# Piranha Pond



## balluupnetme (Oct 23, 2006)




----------



## Piranha_man (Jan 29, 2005)

Cool stuff... I wonder where in the world that is...


----------



## Johnny_Zanni (Nov 8, 2009)

That guy is a member on MFK.... iirc he has 3 piraya and 4 reds in there.

Brb.................

Back from MFK. He lives in sweden.

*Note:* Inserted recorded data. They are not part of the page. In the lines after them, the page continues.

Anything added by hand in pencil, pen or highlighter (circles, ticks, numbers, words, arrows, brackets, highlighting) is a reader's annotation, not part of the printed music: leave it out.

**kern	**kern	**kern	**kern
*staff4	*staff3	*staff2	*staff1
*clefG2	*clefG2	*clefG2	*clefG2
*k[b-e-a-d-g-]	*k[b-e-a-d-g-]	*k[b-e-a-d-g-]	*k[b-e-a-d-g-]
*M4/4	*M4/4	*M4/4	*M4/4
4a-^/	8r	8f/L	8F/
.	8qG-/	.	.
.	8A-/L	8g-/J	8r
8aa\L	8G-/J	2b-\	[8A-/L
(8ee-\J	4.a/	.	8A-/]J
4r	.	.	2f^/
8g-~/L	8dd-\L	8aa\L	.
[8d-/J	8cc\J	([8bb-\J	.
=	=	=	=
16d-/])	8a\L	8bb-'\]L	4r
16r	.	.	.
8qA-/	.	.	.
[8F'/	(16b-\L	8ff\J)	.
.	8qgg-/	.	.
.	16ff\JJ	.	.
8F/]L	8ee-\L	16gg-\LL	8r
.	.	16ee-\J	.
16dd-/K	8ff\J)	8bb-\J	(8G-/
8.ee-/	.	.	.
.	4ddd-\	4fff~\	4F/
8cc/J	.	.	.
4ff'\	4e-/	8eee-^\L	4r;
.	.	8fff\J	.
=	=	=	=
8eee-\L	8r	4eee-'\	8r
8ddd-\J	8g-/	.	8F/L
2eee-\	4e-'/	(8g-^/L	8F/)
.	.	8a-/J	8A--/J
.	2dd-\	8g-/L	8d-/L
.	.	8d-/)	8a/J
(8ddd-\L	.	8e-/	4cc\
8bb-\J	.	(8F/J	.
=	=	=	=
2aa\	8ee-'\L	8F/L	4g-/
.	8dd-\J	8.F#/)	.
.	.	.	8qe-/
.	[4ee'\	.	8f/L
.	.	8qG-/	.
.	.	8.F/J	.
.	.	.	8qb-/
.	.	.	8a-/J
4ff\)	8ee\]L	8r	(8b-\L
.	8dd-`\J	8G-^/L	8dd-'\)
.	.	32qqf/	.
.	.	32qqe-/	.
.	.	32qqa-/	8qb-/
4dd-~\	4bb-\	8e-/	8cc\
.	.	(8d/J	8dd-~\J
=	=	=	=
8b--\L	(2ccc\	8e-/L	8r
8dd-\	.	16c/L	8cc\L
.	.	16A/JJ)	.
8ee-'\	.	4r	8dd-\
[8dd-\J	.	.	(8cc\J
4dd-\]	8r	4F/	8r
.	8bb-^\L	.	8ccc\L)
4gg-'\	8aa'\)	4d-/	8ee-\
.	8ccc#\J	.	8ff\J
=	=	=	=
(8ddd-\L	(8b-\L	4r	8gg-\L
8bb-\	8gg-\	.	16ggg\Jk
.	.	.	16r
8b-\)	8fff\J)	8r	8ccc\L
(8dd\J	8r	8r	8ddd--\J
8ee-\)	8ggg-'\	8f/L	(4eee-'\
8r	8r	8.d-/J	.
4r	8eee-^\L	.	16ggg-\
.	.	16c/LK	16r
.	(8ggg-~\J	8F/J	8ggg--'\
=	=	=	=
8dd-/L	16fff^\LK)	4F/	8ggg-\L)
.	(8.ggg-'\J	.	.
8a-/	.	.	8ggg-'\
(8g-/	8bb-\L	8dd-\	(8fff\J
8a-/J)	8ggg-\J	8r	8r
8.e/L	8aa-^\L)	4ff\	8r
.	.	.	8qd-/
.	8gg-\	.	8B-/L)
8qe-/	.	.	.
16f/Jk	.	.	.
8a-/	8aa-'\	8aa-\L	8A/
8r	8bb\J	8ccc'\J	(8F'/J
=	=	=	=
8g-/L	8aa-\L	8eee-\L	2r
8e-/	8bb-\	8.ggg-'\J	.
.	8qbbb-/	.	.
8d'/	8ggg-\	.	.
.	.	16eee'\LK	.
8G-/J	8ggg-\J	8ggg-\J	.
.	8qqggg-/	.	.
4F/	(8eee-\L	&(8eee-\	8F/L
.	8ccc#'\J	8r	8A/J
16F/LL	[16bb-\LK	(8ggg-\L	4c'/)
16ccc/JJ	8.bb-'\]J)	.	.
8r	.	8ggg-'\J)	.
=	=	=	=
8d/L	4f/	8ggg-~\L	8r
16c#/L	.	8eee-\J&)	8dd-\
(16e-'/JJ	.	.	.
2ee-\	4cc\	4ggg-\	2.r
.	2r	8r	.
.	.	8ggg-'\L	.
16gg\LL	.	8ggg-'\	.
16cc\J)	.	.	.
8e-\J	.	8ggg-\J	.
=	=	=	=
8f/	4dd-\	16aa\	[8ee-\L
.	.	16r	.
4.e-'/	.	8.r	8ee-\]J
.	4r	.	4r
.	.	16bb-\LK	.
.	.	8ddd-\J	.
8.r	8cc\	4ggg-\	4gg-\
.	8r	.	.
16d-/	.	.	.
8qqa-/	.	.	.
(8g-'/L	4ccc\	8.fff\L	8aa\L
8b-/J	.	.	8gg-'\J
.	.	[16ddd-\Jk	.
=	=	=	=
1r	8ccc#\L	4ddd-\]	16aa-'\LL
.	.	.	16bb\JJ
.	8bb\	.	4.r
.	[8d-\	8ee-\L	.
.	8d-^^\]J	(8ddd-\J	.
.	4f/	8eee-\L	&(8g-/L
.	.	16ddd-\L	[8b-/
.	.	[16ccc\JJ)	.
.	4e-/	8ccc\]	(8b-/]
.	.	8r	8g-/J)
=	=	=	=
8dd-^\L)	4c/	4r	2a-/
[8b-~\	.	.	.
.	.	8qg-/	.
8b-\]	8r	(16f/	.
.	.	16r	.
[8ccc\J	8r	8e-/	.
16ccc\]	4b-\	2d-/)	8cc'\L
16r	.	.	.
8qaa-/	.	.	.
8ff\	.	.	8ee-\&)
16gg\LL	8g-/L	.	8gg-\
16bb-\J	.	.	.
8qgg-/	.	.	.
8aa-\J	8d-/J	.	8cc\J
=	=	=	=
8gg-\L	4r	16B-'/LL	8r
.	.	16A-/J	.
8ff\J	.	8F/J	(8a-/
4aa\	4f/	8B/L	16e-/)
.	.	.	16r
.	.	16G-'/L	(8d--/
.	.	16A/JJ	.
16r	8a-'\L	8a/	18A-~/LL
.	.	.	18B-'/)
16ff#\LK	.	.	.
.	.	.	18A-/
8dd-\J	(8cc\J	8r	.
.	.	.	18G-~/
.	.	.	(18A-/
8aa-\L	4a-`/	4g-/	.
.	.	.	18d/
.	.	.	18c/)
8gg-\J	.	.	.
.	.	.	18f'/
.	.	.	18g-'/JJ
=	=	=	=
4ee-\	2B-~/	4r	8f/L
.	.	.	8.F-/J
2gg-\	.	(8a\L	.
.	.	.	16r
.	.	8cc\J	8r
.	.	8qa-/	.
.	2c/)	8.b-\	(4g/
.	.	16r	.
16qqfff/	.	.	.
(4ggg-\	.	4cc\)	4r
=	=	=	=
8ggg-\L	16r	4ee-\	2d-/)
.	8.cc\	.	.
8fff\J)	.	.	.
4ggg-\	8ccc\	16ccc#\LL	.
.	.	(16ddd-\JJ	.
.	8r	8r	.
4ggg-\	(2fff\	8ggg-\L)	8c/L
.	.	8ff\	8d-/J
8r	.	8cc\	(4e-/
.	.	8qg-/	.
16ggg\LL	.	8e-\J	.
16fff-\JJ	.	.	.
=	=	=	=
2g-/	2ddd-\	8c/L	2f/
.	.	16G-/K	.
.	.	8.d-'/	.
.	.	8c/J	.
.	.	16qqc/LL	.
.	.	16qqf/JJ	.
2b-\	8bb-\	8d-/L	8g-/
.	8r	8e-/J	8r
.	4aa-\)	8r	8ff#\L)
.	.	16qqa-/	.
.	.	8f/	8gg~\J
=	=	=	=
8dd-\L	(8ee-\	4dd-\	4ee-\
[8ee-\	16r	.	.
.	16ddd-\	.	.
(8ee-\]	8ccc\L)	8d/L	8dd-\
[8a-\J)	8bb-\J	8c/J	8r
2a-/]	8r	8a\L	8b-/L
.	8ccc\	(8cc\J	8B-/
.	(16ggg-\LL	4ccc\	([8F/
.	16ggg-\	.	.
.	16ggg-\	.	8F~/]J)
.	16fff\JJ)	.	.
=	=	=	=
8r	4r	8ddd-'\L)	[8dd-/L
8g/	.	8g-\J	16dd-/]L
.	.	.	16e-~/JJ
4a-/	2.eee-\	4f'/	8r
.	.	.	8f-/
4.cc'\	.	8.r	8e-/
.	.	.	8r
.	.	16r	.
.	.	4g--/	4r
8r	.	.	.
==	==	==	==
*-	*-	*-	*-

There is 5 piraya and 3 reds in there.

Here is a picture of it


----------



## FEEFA (Nov 19, 2007)

Very cool but doesnt it get cold in the winter over there?


----------



## Johnny_Zanni (Nov 8, 2009)

He puts them in a tank over the winter.


----------



## Sacrifice (Sep 24, 2006)

That's cool, always wanted a pond like that, but I'm afraid the summers aren't long enough for that.


----------



## His Majesty (Apr 5, 2005)

thats very cool. great addition to ones property


----------



## rhom15 (Dec 20, 2009)

i always thought thay would bite a hole in the liner


----------



## Johnny_Zanni (Nov 8, 2009)

rhom15 said:


> i always thought thay would bite a hole in the liner


They have no reason too.


----------



## bigshawn (Dec 29, 2005)

Neat.................


----------



## jo3l (Nov 22, 2008)

wow that is pretty cool, imagine having a party and showing that off. people wouldnt even believe you, untill you threw in a stray cat.


----------



## Ja'eh (Jan 8, 2007)

That is *F'ING* sweet!


----------



## the_w8 (Jul 28, 2003)

Thats pretty tight i must say. I like the fx5 just sitting there LOL. How big is that pond?


----------



## Ja'eh (Jan 8, 2007)

Probably a good 400 or 500 gallons.







Maybe a 1000 gallons but no more than that.


----------



## the_w8 (Jul 28, 2003)

hmmm...so 400-1000G THATS pretty broad LOL.


----------



## MPG (Mar 14, 2010)

Amazing, looks like 400g minimum.

Should have put the FX5 under the plants though. I wonder how many small frogs/birds etc get detroyed in that pond..lol


----------



## pirairtool (Nov 12, 2005)

Sweet, i use to have my piranha in a pond here in the UK like 5 years ago for like 2 years, i had to use swimming pool heater to keep them warm but they loved it, loved the rain and natural sun etc, but didnt enjoy the monthly heating bill, although it was ok in the summer


----------



## Guest (Nov 2, 2010)

pirairtool, that is the cleanest looking outside pond I have ever seen!!!


----------



## bigshawn (Dec 29, 2005)

pirairtool said:


> Sweet, i use to have my piranha in a pond here in the UK like 5 years ago for like 2 years, i had to use swimming pool heater to keep them warm but they loved it, loved the rain and natural sun etc, but didnt enjoy the monthly heating bill, although it was ok in the summer


Very nice, what kind of p's did u have in there?


----------



## jp80911 (Apr 3, 2008)

here's the dimension of the pond
13.12ft x 4.92 ft and 2.6ft deep


----------



## pirairtool (Nov 12, 2005)

bigshawn said:


> Sweet, i use to have my piranha in a pond here in the UK like 5 years ago for like 2 years, i had to use swimming pool heater to keep them warm but they loved it, loved the rain and natural sun etc, but didnt enjoy the monthly heating bill, although it was ok in the summer


Very nice, what kind of p's did u have in there?
[/quote]

I had 10 pygos about 8"


----------



## the_w8 (Jul 28, 2003)

^^^Very nice!!! I've always wanted to try to make a piranha pond, but WI winters are BRUTAL!


----------